> _TUS TAREAS_:
1 > Reproduce el fragmento sobre Cuatro cuentos comenzando por "PRESENTACIÓN DE CUATRO" y siguiendo hasta "1934 a 1956.", pero reemplaza "Pacheco" por "Herrero".
2 > Traduce al inglés esta oración del fragmento sobre Cuatro cuentos: «Cuatro cuentos es el título de una recopilación de relatos cortos que relatan la vida y reflexiones de unos personajes vecinos de un pueblo de la sierra de Béjar, Avella, que abarcan desde 1934 a 1956.»

> _FRAGMENTO PROPORCIONADO_:

|---|

PRESENTACIÓN DE CUATRO CUENTOS, ÚLTIMO LIBRO DE ÁNDER MEDINA
“La tristeza, dijo el
Pacheco una tarde de principios de setiembre, es la manta con que muchos han de
guarecerse, compadre, lo mismo que los zagales cuidan del ganado en las noches
de lluvia con la manta a la cabeza, o lo mismo que los murciélagos, recelosos
de la luz, y a fuerza de no verla por disposición de Dios, se cubren con sus
alejas pegajosas y polvorosas. Así es la
tristeza, amigo, así es”. (Á. MEDINA, Cuatro cuentos)
Cuatro cuentos es el título de una
recopilación de relatos cortos que relatan la vida y reflexiones de unos
personajes vecinos de un pueblo de la sierra de
Béjar, Avella, que abarcan desde 1934 a 1956.
En El tío Ramón, el narrador revive el
recuerdo de un anciano al que todos conocían por tío Ramón. Aquejado de una
incipiente vejez, vive en una casucha de adobes al lado de su tetrapléjica
esposa, que años atrás cayera en estado del burro, perdiendo la criatura y la
facultad del movimiento.

|---|

> _DATOS DE ENTRADA_:
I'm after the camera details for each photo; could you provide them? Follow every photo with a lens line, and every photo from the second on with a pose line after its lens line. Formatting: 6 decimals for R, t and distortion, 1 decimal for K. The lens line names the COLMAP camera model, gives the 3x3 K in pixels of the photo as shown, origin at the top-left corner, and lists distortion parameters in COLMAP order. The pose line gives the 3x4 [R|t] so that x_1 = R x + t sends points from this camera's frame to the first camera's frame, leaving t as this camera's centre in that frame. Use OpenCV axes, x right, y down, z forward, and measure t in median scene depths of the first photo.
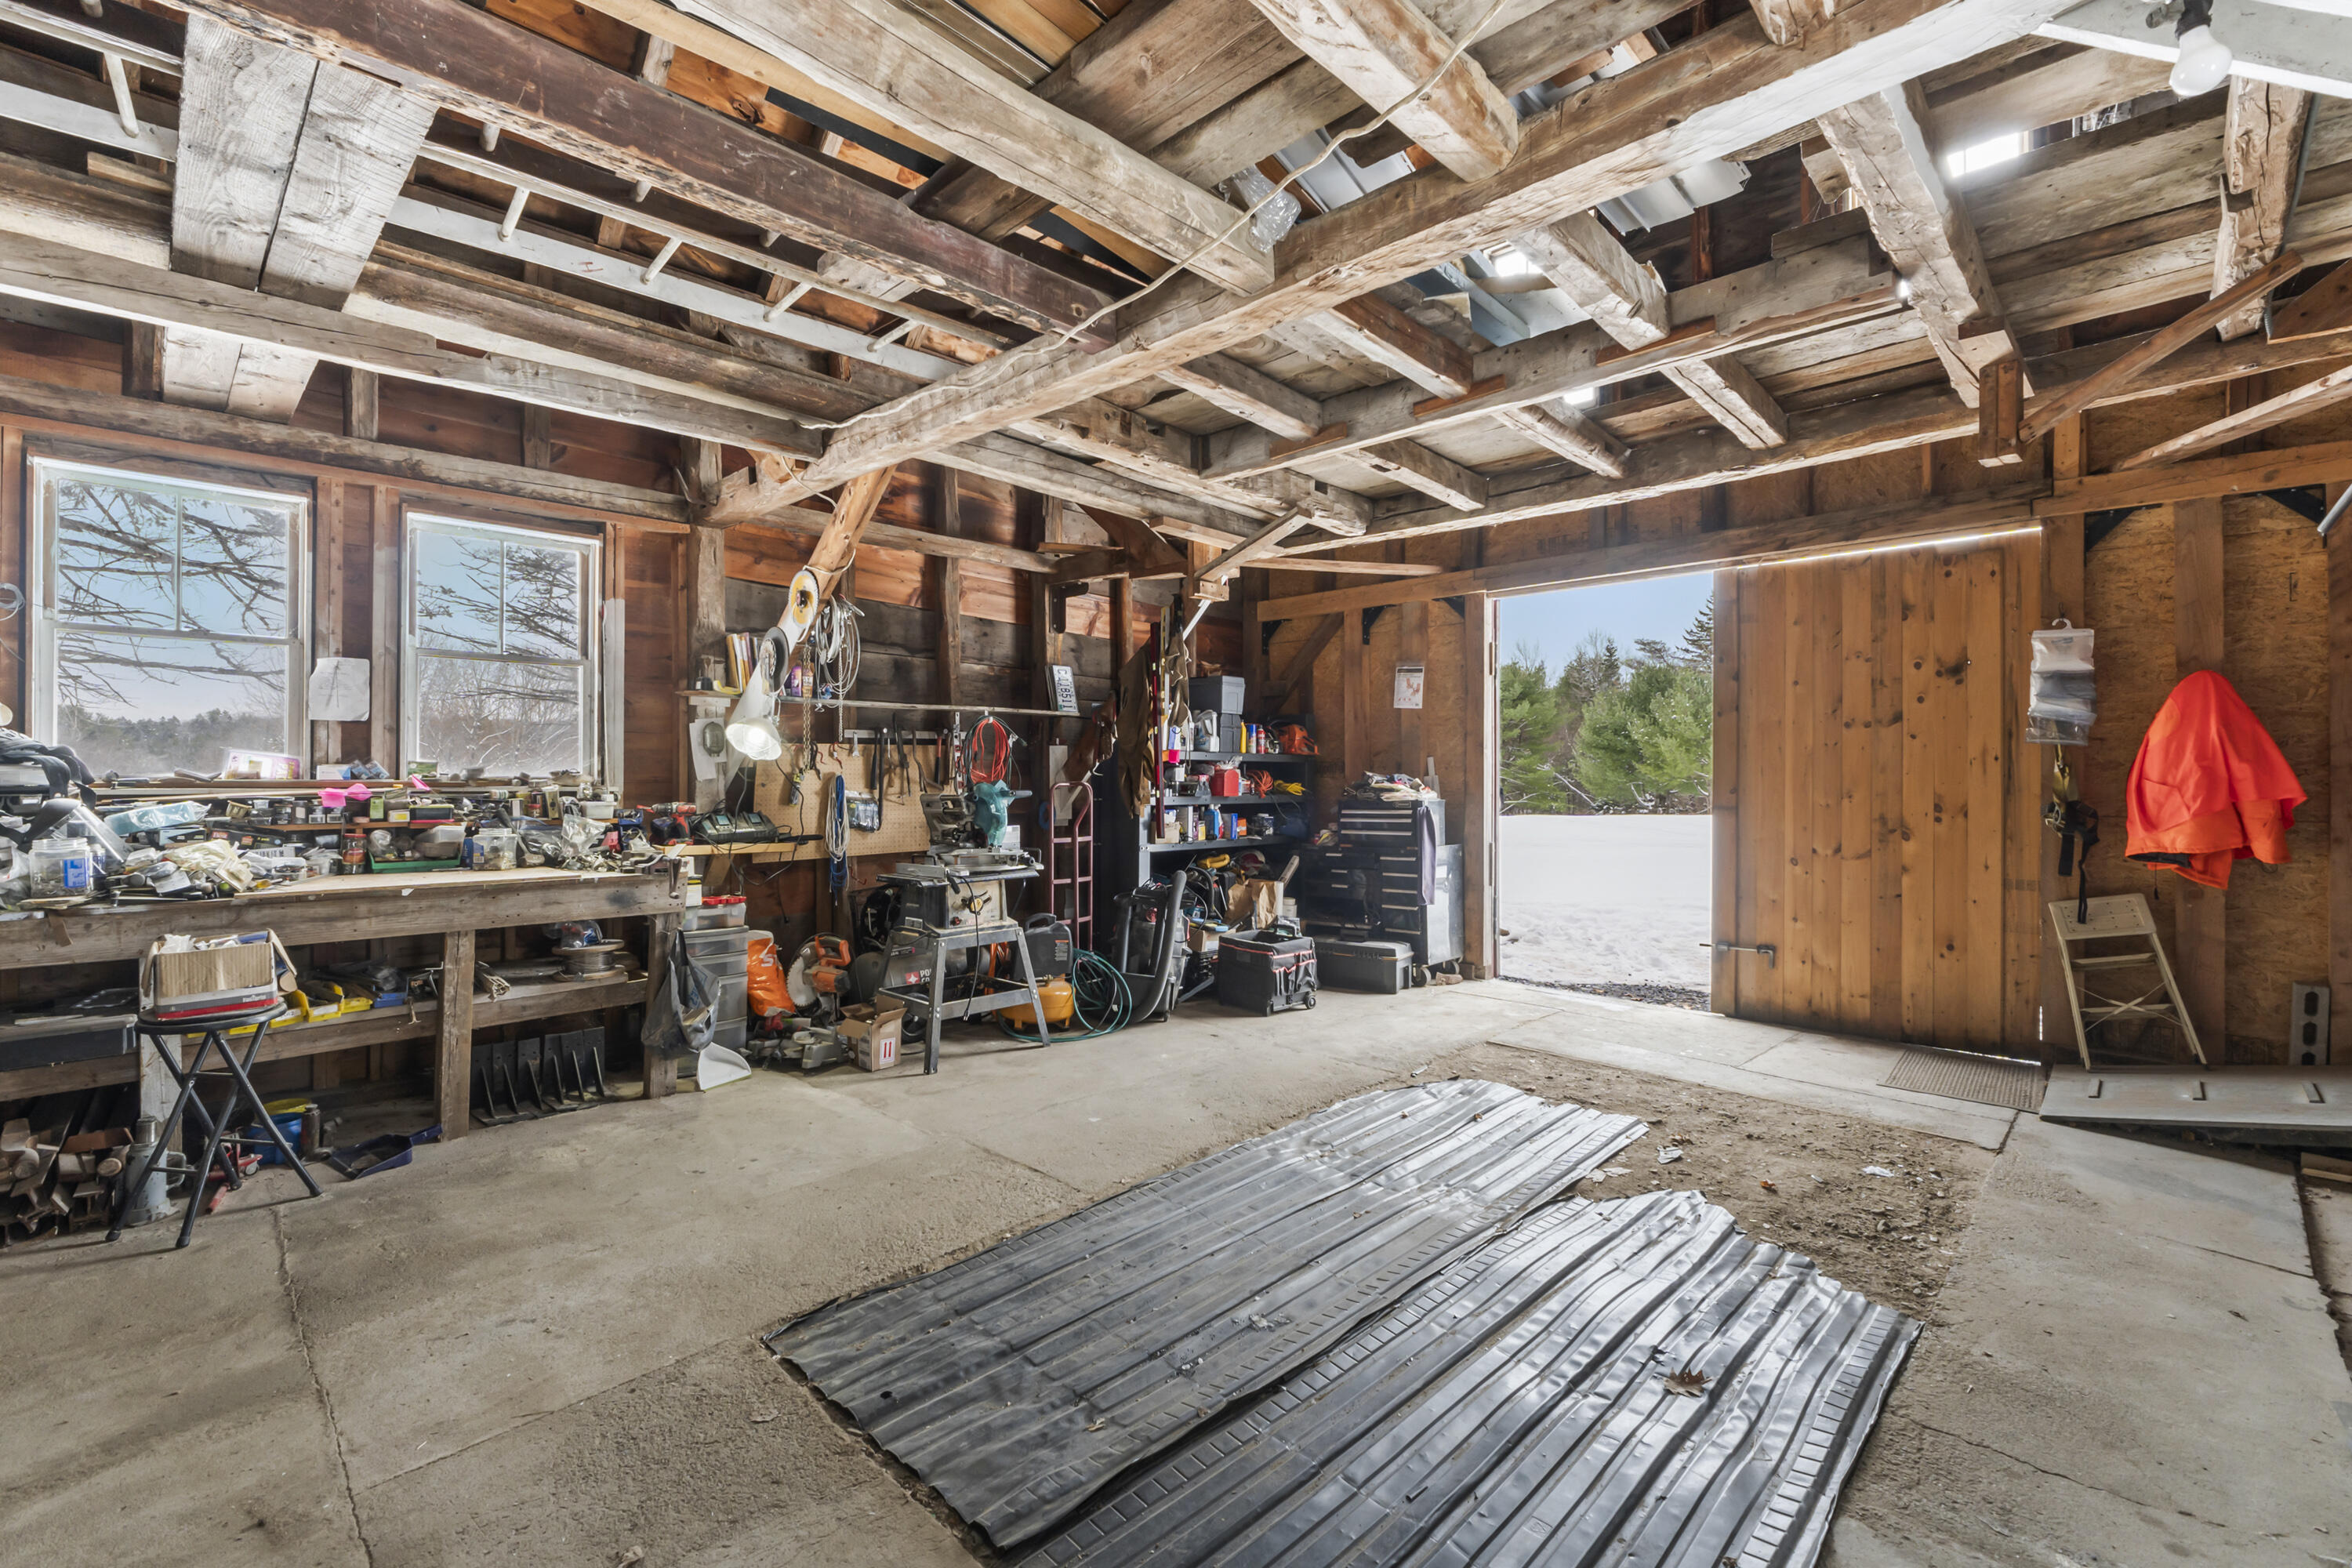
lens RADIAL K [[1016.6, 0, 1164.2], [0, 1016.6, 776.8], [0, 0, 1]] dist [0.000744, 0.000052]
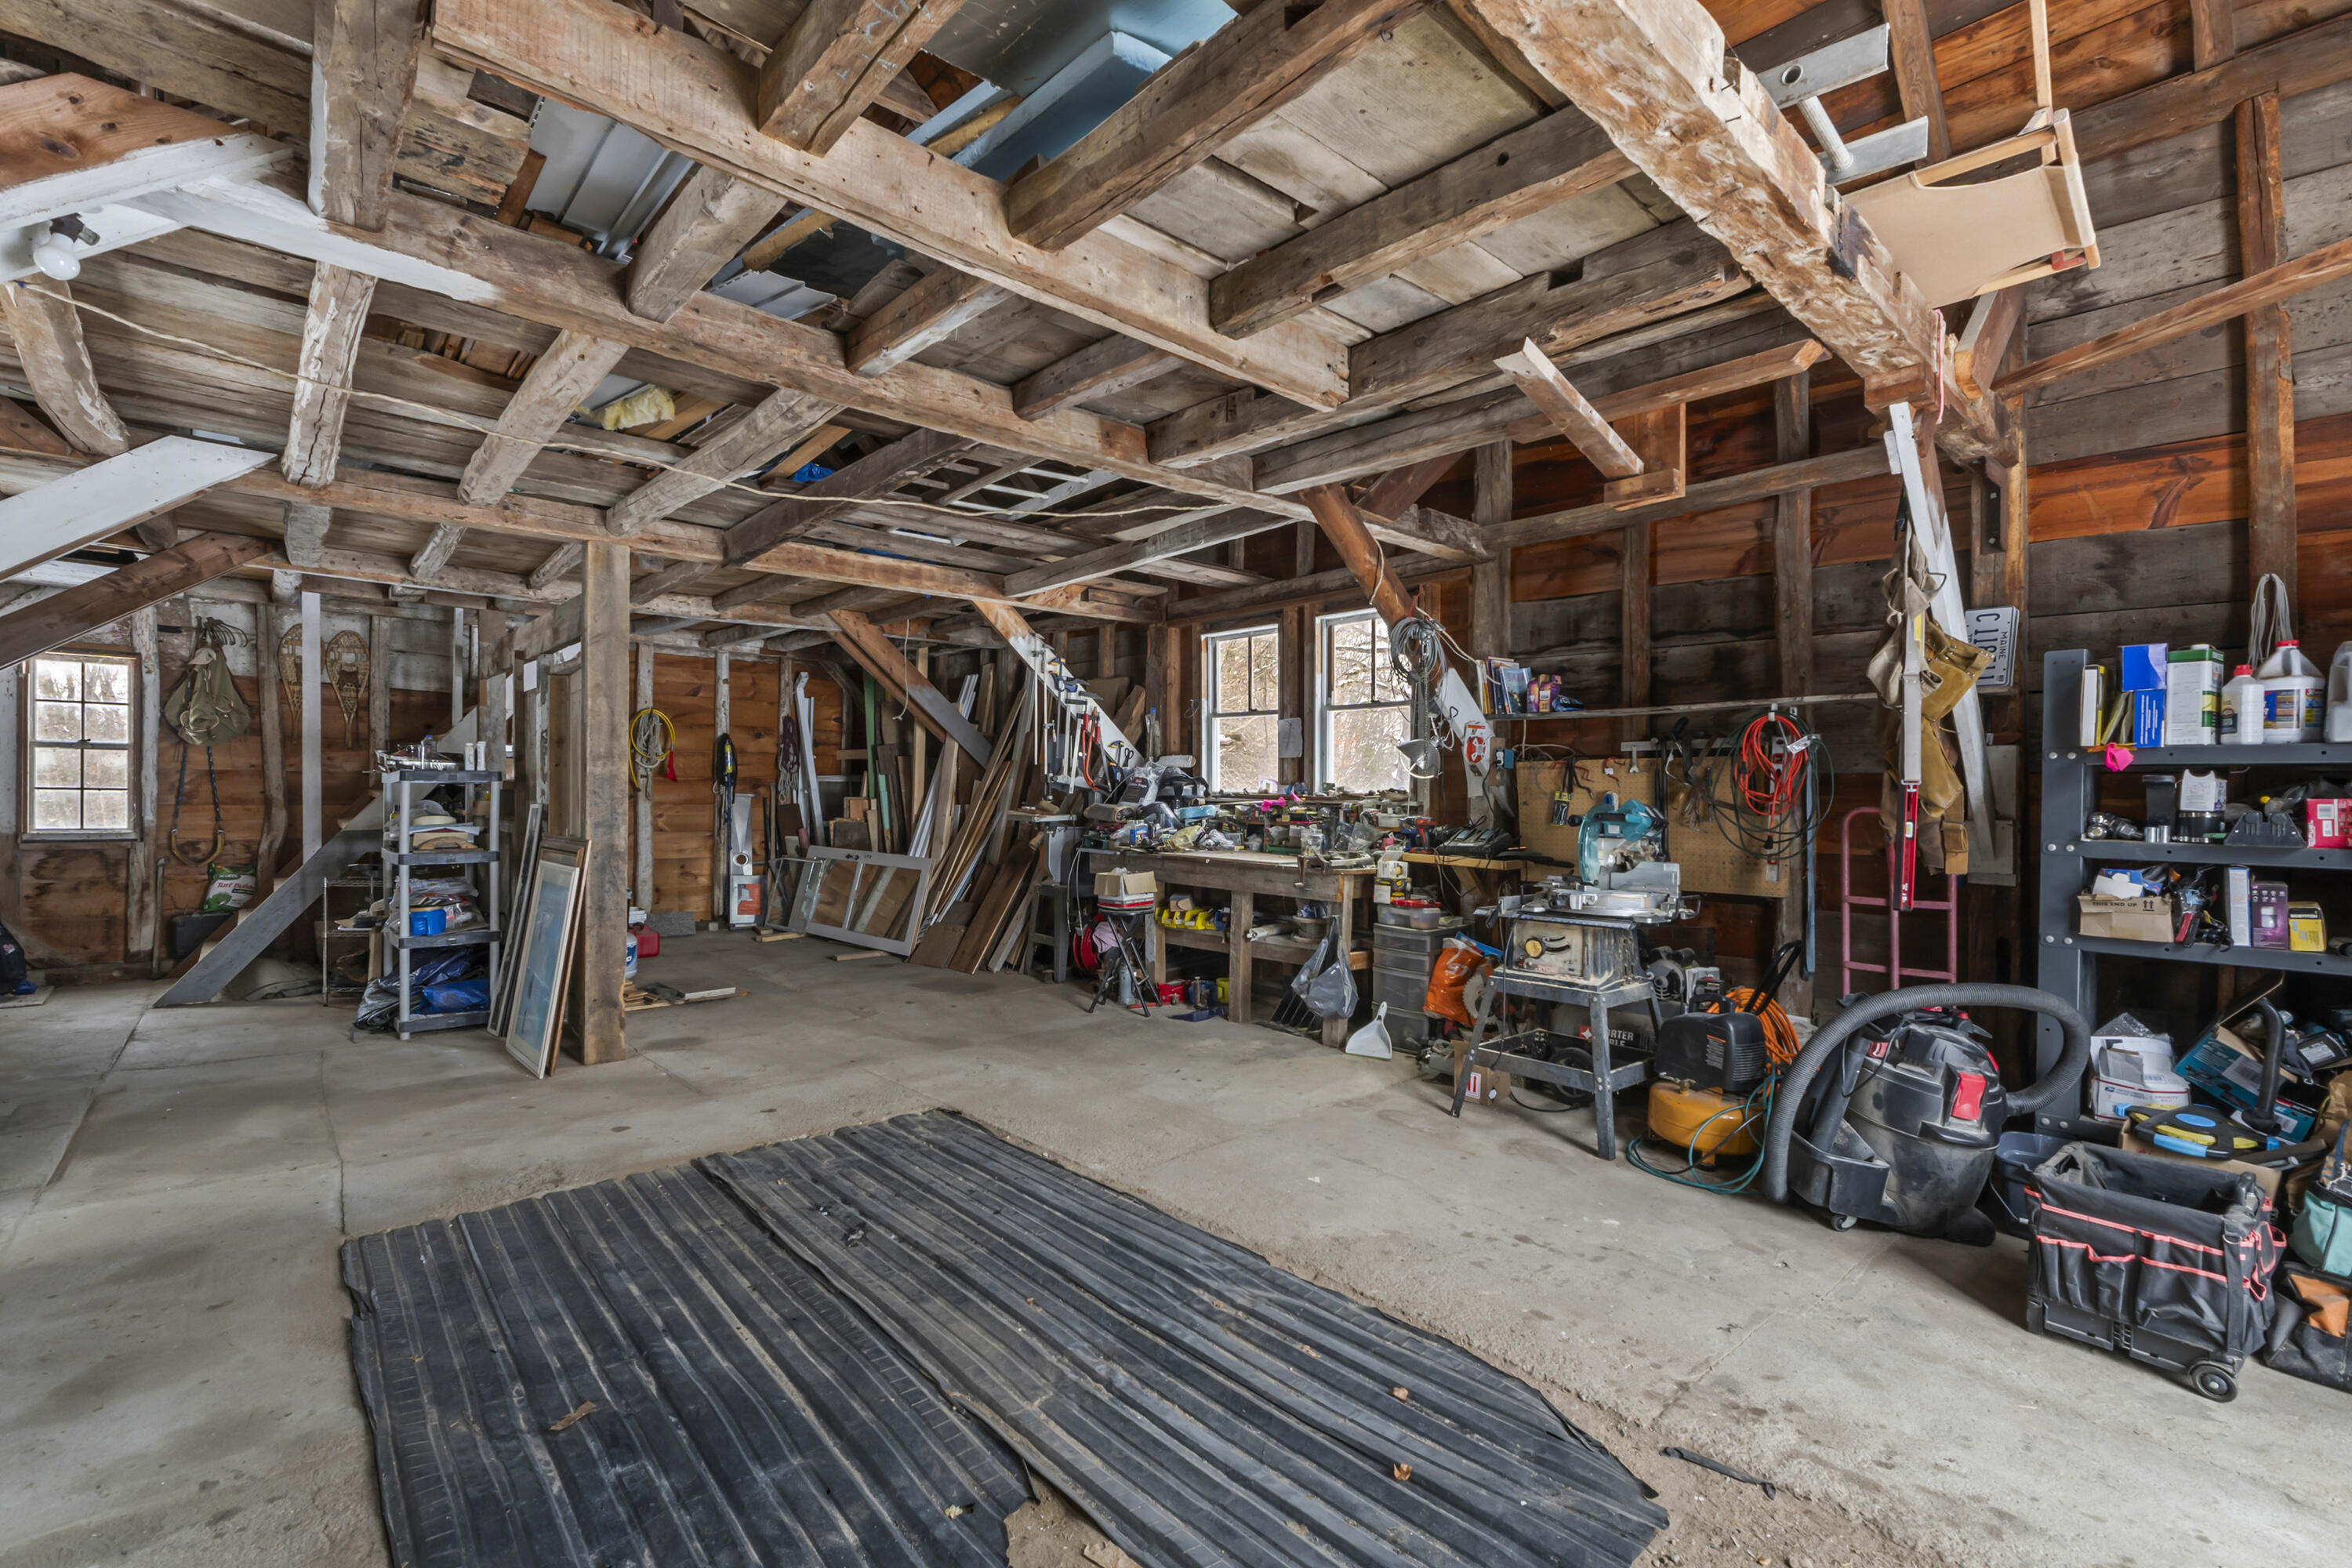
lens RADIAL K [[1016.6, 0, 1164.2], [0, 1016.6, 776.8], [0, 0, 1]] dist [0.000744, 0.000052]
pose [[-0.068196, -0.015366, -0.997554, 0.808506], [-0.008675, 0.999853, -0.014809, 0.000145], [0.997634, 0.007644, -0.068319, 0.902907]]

|---|

> _RESULTADOS EN ORDEN_:
1 >
PRESENTACIÓN DE CUATRO CUENTOS, ÚLTIMO LIBRO DE ÁNDER MEDINA
“La tristeza, dijo el
Herrero una tarde de principios de setiembre, es la manta con que muchos han de
guarecerse, compadre, lo mismo que los zagales cuidan del ganado en las noches
de lluvia con la manta a la cabeza, o lo mismo que los murciélagos, recelosos
de la luz, y a fuerza de no verla por disposición de Dios, se cubren con sus
alejas pegajosas y polvorosas. Así es la
tristeza, amigo, así es”. (Á. MEDINA, Cuatro cuentos)
Cuatro cuentos es el título de una
recopilación de relatos cortos que relatan la vida y reflexiones de unos
personajes vecinos de un pueblo de la sierra de
Béjar, Avella, que abarcan desde 1934 a 1956.

2 > Cuatro cuentos is the title of a collection of short stories that recount the lives and reflections of some characters who live in a village in the Sierra de Béjar, Avella, spanning from 1934 to 1956.